Vivante NPU SDK Development Guide
The Allwinner T527 / A733 SoC is equipped with the Vivante VIP9000 series NPU. The Vivante Machine Learning SDK is a powerful toolkit that helps developers deploy and accelerate AI inference tasks on supported boards — with hardware acceleration from the VIP9000 NPU significantly enhancing inference performance.
Supported Boards:
- Orangepi 4A
Overview
The Vivante ML SDK supports various model frameworks — TensorFlow, TensorFlow Lite, PyTorch, Caffe, DarkNet, ONNX, and Keras — converting them into formats executable on the VIP9000 NPU.
Deploying and inferring AI models on the NPU requires two steps:
- Parse the model structure and convert operators into an intermediate representation (IR).
- Compile the IR into machine-specific instructions.
Both steps can be performed in two modes:
| Mode | Description |
|---|---|
| Online (Runtime Inferencing) | Conversion and compilation happen at runtime on any platform |
| Offline (Offline Compilation) | Model is pre-compiled before deployment using the ACUITY Toolkit |
Runtime Inferencing
In Runtime Inferencing mode, users focus on the original model framework without worrying about the target platform. The IR conversion and compilation steps run on any platform — the target driver handles the underlying acceleration automatically. This makes it suitable for cross-platform software.
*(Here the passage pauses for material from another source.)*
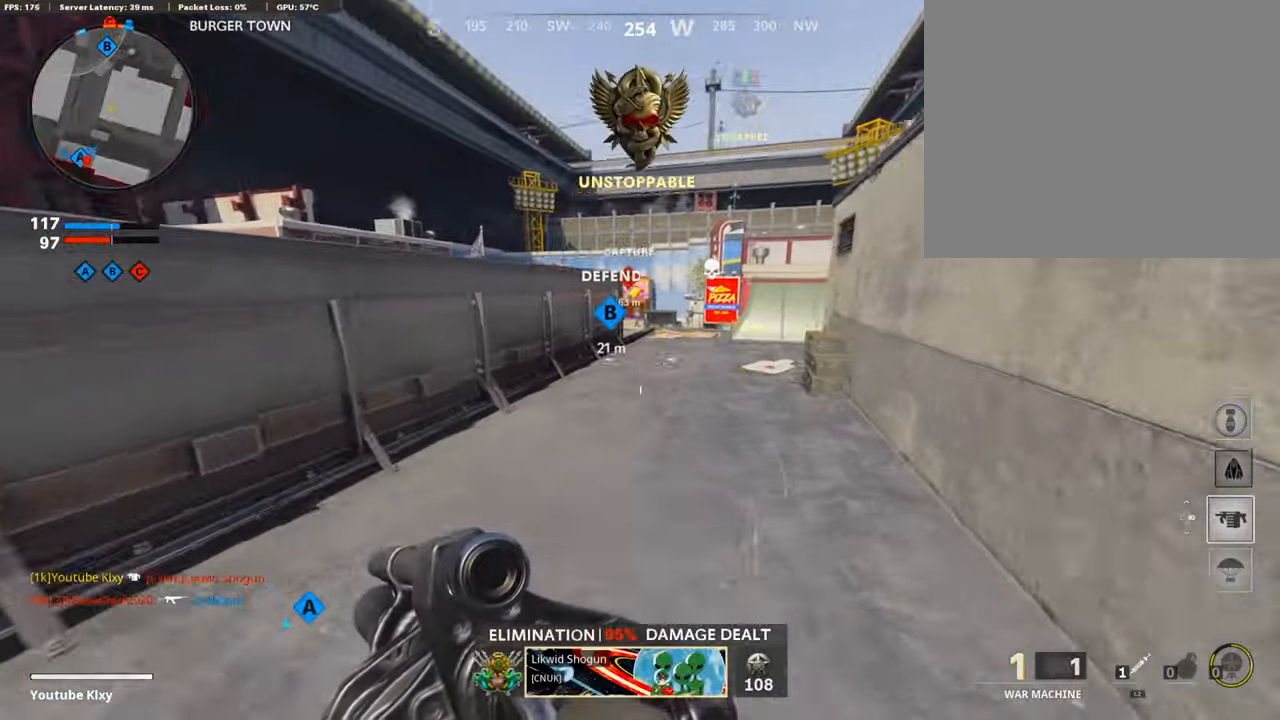
{"buttons": ["L1"], "left_stick": "up-right", "right_stick": "up", "events": [[66, "left_stick", "up-right"], [100, "right_stick", "center"], [116, "CROSS", "down"], [216, "CROSS", "up"], [216, "L1", "down"], [366, "right_stick", "up"]]}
Note: For detailed usage of Runtime Inferencing, refer to the Vivante TIM-VX open-source repository. This document does not cover Runtime Inferencing in detail.
Offline Compilation
Using the ACUITY Toolkit, the original model is compiled into an NPU-runnable format before deployment. It supports:
- UINT8, PCQ (INT8), INT16, BF16 quantization, and mixed quantization
- Automatic operator fusion during compilation, optimizing the model structure
- Significantly reduced model initialization time and resource overhead
The ACUITY Toolkit can generate two types of output:
Machine Code Generator — Network Binary Graph (NBG)
NBG (Network Binary Graph) is a pre-compiled machine code format deployable directly on the Vivante NPU. No further compilation is needed — instructions are sent directly to hardware. It is compatible with both OpenVX and VIPLite drivers.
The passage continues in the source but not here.